Шампунька проскользнула возле огромного серого корпуса японского крейсера с золоченой хризантемой на форштевне и направилась к Эгершельду. Теперь стал виден и пассажир в синей робе и серой кепке, полулежавший в лодке. Он задумался и не замечал резких вскрикиваний чаек, кидавшихся на остатки пищи, выброшенные с борта крейсера. Пассажир Василий Петрович Руденко был плотный человек средних лет и среднего роста. Правая его бровь была приподнята и рассечена шрамом. От безделья мысли в голове Руденко густо наползали одна на другую. Он вспомнил свою нелегкую жизнь.
«Скоро пять лет, как отгремела Октябрьская революция. По всей России рабочий и крестьянин крепко взяли власть в свои руки, а наша доля — по-прежнему хоронись в лесах и сопках. В Приморье полно белогвардейцев: и оружием грозят, и кусают больно. Генералов — пруд пруди… Русский народ державу свою строит, а у нас правители, будь им неладно, торгуют народом. А что сделаешь? Сила солому ломит. Народу-то в Приморье не густо, в газетах писали — полмиллиона едва наберется. А Москва далеко.
Интервенты… В России их и след простыл, а у нас до сих пор японцы на шее сидят, да и другие норовят, что плохо лежит, ухватить».
Василий Петрович поднял глаза на иностранные суда, дымившие на рейде. «Ишь ты, откуда только не набежали! — думал он со злобой. — Все за русским добром… А может быть, мне только чудится?» — подшутил он сам над собой.

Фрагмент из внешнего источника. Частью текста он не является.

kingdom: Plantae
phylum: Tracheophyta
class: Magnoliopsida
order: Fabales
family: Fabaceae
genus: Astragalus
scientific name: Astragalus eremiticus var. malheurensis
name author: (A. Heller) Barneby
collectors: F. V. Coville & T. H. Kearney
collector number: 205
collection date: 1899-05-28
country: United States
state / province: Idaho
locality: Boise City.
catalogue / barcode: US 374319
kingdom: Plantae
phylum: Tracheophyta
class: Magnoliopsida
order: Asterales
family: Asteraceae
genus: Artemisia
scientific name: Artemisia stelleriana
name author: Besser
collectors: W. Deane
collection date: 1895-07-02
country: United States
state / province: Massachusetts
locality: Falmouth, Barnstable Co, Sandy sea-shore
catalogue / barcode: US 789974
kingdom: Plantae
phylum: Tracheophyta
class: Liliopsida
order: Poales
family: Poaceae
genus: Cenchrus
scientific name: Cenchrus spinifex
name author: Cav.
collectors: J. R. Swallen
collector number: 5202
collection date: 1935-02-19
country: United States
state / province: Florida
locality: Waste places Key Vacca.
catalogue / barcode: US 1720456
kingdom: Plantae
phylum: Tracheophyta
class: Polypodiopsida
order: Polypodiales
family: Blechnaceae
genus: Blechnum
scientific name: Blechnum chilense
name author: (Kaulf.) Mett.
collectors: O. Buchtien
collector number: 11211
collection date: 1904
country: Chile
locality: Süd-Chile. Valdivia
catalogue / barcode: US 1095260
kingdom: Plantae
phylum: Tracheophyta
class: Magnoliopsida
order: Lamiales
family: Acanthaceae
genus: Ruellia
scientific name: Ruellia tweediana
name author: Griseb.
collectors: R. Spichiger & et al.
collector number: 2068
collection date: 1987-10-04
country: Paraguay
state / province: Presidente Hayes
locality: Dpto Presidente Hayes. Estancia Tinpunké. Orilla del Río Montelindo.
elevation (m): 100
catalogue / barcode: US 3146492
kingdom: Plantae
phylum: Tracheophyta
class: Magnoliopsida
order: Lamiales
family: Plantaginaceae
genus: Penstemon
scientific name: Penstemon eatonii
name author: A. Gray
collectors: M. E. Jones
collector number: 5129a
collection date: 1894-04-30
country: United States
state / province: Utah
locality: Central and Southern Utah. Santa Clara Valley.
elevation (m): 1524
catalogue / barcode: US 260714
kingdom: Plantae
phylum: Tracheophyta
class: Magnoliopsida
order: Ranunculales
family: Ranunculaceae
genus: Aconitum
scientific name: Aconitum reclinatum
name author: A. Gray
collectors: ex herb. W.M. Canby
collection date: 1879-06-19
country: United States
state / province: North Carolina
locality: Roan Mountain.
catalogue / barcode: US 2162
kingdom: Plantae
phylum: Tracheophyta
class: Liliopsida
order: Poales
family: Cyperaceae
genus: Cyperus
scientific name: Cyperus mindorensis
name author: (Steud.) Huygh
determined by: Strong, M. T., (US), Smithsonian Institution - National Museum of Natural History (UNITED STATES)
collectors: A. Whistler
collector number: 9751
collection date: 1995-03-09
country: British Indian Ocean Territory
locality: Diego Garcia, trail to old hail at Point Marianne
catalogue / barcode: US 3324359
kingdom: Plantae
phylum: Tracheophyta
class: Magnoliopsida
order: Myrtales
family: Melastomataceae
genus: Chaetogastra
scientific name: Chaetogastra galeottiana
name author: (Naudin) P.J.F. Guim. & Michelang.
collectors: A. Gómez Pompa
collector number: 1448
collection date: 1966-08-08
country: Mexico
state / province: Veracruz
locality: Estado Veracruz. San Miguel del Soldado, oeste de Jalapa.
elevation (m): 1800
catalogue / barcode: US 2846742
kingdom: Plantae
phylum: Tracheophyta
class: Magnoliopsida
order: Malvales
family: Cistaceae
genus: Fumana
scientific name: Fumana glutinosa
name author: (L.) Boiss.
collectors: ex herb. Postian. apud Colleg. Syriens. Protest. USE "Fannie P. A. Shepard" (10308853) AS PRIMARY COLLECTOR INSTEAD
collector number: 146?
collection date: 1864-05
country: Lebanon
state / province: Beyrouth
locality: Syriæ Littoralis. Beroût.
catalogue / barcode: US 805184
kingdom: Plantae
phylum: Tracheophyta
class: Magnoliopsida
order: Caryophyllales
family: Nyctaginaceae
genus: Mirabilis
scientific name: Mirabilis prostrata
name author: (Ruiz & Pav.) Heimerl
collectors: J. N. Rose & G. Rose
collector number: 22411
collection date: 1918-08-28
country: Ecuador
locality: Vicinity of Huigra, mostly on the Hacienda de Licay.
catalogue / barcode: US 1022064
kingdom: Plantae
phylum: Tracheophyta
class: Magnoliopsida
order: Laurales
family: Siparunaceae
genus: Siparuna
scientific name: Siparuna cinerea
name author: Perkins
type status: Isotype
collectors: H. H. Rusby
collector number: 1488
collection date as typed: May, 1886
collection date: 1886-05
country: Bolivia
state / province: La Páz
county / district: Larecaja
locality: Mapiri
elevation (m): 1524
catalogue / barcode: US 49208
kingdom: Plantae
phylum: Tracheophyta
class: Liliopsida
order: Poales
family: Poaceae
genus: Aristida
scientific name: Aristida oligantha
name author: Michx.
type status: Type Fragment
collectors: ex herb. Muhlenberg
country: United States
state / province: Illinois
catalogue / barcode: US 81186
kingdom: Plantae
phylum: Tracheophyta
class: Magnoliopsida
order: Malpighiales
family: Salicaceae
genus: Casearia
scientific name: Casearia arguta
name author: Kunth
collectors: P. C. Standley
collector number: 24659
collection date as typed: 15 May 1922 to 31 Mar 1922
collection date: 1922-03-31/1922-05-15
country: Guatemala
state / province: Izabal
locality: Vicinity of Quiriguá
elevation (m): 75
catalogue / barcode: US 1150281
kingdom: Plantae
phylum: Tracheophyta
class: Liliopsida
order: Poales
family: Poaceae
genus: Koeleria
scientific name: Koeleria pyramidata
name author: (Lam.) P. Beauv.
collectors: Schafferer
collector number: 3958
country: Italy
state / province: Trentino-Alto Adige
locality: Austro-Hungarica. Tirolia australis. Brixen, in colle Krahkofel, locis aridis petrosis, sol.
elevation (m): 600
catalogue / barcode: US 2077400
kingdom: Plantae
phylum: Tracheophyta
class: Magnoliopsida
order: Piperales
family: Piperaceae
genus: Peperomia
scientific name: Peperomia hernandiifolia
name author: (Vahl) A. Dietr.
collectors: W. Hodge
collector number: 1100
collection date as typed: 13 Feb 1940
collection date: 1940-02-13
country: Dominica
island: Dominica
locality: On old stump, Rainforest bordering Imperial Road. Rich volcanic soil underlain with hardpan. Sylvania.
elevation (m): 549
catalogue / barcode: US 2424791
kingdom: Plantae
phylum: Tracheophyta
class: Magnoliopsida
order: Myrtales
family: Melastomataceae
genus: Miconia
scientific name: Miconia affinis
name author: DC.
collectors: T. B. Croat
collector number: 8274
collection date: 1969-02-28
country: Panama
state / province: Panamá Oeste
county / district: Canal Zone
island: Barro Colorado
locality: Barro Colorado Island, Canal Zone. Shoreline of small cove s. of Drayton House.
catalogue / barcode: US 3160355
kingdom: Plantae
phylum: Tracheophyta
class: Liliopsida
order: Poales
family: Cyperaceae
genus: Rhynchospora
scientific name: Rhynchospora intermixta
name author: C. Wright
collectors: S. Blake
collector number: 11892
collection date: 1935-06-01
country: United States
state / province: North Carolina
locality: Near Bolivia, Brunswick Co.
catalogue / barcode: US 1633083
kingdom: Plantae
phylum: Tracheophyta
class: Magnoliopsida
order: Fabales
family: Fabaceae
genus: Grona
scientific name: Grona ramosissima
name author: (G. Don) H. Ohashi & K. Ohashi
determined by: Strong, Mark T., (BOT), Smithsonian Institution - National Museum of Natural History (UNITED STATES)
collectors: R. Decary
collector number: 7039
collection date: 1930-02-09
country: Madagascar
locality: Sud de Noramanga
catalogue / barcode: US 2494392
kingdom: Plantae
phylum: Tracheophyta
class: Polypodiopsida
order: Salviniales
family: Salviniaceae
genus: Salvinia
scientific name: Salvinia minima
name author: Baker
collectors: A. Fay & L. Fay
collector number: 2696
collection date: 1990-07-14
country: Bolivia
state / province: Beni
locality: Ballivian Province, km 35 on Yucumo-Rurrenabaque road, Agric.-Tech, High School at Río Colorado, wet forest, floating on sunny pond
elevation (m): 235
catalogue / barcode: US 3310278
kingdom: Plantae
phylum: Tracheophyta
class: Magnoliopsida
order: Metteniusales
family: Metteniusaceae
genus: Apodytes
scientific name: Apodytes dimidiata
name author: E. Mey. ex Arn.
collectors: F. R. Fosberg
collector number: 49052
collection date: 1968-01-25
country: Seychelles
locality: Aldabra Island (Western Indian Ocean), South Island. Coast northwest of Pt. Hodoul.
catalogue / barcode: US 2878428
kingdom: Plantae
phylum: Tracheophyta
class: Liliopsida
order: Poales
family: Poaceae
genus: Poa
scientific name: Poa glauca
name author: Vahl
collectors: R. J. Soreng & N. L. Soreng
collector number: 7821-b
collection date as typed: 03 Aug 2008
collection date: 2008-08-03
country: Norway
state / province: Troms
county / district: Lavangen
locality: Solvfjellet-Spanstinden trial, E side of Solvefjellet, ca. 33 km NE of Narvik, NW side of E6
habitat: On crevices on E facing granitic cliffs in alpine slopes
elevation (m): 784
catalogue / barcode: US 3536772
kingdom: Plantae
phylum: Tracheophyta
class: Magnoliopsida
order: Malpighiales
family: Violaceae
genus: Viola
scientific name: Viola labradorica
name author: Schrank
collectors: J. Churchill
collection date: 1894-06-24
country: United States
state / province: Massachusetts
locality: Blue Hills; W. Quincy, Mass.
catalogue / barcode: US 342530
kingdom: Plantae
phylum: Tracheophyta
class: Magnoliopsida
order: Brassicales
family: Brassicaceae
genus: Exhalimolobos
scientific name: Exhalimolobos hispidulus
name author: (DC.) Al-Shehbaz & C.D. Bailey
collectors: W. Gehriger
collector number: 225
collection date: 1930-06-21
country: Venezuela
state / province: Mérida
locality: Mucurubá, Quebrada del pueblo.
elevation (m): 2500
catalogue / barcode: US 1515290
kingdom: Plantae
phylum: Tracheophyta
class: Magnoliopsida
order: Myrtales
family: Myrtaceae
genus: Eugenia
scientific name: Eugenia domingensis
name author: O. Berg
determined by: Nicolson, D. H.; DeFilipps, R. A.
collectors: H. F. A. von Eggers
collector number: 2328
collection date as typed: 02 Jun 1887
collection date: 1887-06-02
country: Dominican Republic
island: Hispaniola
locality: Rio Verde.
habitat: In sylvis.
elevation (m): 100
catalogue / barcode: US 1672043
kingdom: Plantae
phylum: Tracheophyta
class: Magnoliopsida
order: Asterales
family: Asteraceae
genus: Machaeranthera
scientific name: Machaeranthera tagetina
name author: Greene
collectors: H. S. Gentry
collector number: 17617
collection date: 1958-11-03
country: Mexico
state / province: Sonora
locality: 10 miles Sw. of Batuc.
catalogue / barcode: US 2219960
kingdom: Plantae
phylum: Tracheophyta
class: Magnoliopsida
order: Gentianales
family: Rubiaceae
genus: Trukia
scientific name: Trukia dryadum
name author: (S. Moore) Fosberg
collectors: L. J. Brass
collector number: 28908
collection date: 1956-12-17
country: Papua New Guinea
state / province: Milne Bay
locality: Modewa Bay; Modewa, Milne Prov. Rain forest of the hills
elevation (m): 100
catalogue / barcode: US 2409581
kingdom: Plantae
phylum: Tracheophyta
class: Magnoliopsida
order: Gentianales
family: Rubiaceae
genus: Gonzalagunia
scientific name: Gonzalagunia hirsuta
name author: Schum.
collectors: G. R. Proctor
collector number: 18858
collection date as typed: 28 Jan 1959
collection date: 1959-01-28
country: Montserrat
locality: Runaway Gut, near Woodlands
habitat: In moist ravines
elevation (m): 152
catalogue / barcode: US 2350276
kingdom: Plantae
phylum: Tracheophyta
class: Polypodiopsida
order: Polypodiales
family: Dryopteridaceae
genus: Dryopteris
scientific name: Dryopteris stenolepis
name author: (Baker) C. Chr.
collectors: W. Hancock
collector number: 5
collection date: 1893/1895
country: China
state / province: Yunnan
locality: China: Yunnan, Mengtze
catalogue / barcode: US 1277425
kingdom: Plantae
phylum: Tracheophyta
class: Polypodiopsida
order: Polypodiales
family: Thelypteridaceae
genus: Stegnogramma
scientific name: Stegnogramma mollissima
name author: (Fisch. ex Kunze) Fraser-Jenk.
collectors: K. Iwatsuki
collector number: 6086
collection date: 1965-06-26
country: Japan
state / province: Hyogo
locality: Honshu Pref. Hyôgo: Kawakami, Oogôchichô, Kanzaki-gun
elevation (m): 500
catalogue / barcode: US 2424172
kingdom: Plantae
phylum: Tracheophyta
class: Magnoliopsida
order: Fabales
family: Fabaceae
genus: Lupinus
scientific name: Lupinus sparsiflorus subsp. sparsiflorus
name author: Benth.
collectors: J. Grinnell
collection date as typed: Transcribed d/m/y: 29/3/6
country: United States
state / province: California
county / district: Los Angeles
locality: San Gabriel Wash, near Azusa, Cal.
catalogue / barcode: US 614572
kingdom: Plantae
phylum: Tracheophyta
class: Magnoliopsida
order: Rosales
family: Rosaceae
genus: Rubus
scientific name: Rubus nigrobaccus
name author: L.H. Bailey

Руденко зажмурил и вновь открыл глаза. Перед ним, как и раньше, раскинулась лиловая гладь, стоял босой лодочник, лениво ворочавший веслом. И по-прежнему стояли на якорях чужеземные пароходы…
Китаец курил длинную трубку, серебристый дымок быстро таял в прозрачном воздухе.
На лиловой поверхности бухты вдруг забил фонтан. Руденко не сразу догадался, что это кит зашел в бухту. И опять потекли думы. «Богатый у нас край… а живется простому народу туго. Ох, туго… А все почему?! В России партия всеми делами ворочает, а у нас коммунистов травят. Во Владивостоке десять партий, а может быть, и дюжина наберется. Как пауки в банке, дерутся за власть. Если счесть — четырнадцать „правительственных“ переворотов устроили. И все из кожи лезут, чтобы японцам угодить».
Потемнело, словно нашла на солнце туча, — шампунька плыла под кормой океанского парохода без груза. Из воды выступала лопасть винта до самой ступицы. Василий Петрович посмотрел на огромный руль, прочитал на корме понятное слово: «Лондон». «Порт приписки, — догадался он. — Тоже с пустым брюхом пришел». Но вот какой-то толчок изнутри направил мысли по другой дороге. «Товарищ Андрей меня вызывает, и срочно. К чему бы? Скоро узнаю. Засиделся на Русском острове. Надоело, глаза ни на что не глядят. Как бы опять не влипнуть, — на Полтавской еще, поди, не забыли… — Он усмехнулся, вспомнив свое бегство. — А жена как справляется, Сергунька?.. Как они без меня, бедные?»